Victor Hugo en Russie et en URSS

influence de l'œuvre littéraire de Victor Hugo en Russie et en URSS

Victor Hugo fait partie des écrivains français les plus lus en Russie et en URSS. Il est surtout connu comme romancier.

Illustration de couverture d'une traduction du roman Quatrevingt-treize publiée en 1928 par la maison d'édition soviétique Terre et fabrique (Zemlja i fabrika)

Historique modifier

Dès les années 1820, les œuvres de Victor Hugo attirent l’intérêt du public lettré, qui maîtrise souvent le français. Certains sont élogieux, d’autres beaucoup plus critiques, comme le poète Pouchkine[1]. Dans les années 1860, Tolstoï et Dostoïevski s’enthousiasment pour ses romans[2].

Les Misérables redoublent l’intérêt pour Victor Hugo : la première partie du roman paraît dans cinq revues en 1862, l’année même de sa publication en français (après quoi le roman est interdit[3]). Les autres romans sont également traduits et publiés à plusieurs reprises avant la Révolution de 1917. La poésie et le théâtre, en revanche, intéressent moins[4].

Certaines œuvres sont victimes de la censure, par exemple Notre-Dame de Paris, dont la traduction ne paraît qu’en 1862, et le roman Les Misérables, interdit de 1862 à 1880 (même si le texte circule en français). Cependant, d’autres textes sont publiés sans encombre, par exemple Quatrevingt-treize, et on trouve des adaptations inspirées de ces textes censurés, notamment de nombreuses adaptations scéniques de Notre-Dame de Paris. Les cas de censure se font très rares à partir des années 1880[3].

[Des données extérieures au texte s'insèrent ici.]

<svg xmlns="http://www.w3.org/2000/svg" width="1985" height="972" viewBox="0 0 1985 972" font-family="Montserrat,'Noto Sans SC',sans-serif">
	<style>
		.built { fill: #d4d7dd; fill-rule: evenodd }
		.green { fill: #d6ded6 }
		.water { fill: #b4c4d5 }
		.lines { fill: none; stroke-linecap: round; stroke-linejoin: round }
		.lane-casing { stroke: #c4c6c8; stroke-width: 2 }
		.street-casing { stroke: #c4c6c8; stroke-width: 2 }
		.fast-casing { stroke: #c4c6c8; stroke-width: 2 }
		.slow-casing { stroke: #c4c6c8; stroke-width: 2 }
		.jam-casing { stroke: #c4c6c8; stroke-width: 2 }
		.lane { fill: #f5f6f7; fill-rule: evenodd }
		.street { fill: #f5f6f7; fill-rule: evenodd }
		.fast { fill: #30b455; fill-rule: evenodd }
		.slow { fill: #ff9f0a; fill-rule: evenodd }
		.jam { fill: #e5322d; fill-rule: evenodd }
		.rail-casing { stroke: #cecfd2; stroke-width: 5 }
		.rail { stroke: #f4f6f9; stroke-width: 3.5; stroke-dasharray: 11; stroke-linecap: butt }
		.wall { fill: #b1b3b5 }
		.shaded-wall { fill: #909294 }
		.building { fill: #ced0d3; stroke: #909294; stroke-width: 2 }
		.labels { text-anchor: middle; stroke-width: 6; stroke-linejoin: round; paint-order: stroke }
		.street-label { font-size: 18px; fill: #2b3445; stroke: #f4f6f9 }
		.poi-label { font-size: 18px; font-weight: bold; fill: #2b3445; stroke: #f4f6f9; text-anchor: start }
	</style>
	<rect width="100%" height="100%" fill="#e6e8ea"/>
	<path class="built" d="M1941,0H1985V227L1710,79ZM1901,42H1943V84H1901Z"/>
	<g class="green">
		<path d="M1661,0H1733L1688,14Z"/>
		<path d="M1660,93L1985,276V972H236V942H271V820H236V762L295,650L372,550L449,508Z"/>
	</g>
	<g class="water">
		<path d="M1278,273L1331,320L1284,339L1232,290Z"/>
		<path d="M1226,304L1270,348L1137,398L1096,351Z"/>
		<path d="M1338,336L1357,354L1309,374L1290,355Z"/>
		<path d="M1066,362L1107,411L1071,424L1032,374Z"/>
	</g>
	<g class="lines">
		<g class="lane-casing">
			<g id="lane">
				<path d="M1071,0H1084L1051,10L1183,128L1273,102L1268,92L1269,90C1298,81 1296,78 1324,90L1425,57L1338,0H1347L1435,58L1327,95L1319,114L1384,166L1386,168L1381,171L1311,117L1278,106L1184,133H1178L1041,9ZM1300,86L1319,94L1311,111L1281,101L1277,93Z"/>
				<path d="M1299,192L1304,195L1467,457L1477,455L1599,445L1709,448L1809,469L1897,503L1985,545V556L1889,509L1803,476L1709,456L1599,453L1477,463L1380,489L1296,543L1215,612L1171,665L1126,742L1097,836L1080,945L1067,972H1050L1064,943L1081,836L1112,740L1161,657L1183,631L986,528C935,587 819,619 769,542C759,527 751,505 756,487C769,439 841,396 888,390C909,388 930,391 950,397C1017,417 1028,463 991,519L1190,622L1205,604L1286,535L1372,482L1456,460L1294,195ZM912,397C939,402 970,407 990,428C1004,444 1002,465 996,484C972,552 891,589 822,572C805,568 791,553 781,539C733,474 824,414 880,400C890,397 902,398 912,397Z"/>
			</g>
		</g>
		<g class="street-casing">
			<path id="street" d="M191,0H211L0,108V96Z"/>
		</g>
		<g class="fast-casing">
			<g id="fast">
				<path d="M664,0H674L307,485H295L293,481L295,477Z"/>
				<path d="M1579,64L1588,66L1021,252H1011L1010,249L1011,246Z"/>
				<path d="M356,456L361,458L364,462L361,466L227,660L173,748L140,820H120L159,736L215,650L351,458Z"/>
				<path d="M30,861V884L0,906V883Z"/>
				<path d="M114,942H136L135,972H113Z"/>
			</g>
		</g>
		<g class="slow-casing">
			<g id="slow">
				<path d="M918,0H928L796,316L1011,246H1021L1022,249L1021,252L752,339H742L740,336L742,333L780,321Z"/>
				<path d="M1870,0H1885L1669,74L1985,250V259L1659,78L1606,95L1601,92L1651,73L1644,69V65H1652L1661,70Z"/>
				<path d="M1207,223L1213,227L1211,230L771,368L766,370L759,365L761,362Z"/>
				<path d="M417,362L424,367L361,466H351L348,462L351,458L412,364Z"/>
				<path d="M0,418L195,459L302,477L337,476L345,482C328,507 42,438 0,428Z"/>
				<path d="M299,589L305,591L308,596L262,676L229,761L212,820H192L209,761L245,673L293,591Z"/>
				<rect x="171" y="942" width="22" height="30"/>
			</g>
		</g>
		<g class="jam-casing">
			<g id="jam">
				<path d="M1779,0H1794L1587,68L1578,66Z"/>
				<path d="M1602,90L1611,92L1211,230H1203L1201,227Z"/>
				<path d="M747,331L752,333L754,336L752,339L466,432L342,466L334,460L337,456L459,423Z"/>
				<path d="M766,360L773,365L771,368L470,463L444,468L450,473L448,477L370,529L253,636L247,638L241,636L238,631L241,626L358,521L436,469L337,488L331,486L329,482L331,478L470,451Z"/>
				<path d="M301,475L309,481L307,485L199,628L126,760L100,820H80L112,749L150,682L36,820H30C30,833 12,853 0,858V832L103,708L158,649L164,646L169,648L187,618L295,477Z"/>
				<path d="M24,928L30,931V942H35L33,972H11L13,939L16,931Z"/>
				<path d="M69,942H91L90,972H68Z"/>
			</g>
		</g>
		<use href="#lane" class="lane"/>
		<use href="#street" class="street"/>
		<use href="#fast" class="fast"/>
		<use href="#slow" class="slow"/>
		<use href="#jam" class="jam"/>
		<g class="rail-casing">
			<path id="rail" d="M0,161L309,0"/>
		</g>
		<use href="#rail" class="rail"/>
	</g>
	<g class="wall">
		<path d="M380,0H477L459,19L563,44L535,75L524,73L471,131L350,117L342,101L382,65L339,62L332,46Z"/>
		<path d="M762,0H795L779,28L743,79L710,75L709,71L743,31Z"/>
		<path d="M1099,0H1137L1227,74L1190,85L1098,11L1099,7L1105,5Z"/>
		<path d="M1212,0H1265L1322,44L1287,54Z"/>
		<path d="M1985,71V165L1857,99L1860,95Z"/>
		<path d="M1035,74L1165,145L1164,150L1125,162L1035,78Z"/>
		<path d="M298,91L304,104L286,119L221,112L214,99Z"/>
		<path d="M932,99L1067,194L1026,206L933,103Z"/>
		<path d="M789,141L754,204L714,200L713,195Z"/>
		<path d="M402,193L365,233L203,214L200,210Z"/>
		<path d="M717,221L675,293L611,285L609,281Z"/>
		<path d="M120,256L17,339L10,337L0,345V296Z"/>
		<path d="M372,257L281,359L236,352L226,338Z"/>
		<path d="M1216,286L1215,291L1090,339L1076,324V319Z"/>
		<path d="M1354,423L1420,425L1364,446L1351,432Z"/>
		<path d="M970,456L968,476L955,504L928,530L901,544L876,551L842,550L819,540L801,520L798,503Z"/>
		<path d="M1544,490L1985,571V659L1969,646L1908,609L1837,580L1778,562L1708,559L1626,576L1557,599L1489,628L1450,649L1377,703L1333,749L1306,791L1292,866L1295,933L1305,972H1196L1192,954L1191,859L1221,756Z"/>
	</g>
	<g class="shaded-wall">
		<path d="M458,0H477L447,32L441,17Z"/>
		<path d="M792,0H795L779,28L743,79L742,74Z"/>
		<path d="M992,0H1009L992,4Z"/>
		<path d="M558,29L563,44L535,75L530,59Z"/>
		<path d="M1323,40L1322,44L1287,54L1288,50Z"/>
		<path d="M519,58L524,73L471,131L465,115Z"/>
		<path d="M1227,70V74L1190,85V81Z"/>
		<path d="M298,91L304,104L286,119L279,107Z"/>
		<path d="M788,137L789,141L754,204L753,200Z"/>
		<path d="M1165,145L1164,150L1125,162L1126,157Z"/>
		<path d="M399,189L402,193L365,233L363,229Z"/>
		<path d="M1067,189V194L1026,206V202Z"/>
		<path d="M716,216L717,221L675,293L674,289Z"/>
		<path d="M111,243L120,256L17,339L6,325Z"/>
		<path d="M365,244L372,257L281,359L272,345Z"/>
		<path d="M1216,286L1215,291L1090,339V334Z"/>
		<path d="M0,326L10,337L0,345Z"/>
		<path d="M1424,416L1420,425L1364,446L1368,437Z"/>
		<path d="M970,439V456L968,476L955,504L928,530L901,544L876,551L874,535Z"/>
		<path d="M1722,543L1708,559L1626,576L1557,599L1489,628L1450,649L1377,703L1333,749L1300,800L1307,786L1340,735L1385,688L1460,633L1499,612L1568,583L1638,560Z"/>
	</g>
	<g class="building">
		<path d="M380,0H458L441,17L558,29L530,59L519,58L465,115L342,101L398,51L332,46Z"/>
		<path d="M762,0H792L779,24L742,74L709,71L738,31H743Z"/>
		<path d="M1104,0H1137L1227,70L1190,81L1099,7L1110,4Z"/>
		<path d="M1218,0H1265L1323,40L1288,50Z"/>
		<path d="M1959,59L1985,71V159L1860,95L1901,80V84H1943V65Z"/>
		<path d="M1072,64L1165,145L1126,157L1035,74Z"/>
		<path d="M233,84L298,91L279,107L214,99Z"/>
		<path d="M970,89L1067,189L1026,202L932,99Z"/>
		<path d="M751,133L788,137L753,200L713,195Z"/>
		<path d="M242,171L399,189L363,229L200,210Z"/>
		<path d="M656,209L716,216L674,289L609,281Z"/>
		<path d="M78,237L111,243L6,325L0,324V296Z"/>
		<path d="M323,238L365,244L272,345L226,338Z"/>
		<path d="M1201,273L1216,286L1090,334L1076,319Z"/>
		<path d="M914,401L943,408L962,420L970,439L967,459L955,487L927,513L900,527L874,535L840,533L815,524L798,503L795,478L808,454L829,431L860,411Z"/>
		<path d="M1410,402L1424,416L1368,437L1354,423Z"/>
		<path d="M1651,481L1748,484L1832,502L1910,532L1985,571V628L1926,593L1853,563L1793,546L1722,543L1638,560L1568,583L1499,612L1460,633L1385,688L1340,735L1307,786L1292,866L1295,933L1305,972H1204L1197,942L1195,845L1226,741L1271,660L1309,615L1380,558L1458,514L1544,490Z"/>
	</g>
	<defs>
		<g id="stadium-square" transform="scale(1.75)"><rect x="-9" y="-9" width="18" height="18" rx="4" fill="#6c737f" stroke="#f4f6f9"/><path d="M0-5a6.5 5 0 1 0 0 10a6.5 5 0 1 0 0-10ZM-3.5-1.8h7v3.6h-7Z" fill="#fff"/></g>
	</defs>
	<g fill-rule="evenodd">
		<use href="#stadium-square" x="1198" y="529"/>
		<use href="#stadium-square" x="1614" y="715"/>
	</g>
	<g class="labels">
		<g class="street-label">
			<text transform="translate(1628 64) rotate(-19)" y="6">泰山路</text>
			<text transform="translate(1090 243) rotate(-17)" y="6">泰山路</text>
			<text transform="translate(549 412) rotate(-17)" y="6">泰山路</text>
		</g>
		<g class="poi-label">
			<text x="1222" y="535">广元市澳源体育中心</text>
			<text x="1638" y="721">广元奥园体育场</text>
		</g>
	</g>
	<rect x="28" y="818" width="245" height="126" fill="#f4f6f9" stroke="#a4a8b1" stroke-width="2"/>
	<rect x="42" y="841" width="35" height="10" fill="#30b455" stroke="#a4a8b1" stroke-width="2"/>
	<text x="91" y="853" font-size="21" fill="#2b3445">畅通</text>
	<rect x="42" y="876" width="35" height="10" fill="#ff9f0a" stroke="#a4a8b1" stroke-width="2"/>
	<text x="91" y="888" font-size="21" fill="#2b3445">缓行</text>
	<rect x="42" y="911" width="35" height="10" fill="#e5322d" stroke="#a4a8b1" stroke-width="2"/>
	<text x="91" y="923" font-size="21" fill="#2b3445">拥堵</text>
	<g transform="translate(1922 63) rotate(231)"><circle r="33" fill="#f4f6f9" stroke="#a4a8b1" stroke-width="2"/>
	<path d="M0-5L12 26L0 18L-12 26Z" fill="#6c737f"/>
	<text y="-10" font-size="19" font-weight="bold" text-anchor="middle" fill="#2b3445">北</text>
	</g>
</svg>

Dès les années 1880, le public des œuvres de Victor Hugo s’élargit, notamment grâce à des éditions bon marché destinées au peuple et à la jeunesse. Victor Hugo acquiert un statut de classique recommandé par les pédagogues et même par les autorités[5],[6].

Victor Hugo consolide son statut de classique après la Révolution de 1917. Il fait son apparition dans certains programmes scolaires et ses romans sont diffusés massivement : certaines éditions de Notre-Dame de Paris sont publiées à 800 000 exemplaires. La popularité de Victor Hugo tient également à la publication de deux adaptations pour la jeunesse inspirées des Misérables : Cosette et Gavroche, qui connaissent des tirages allant jusqu’à 2 millions d’exemplaires par édition. Victor Hugo est ainsi un des écrivains étrangers les plus lus en URSS[7].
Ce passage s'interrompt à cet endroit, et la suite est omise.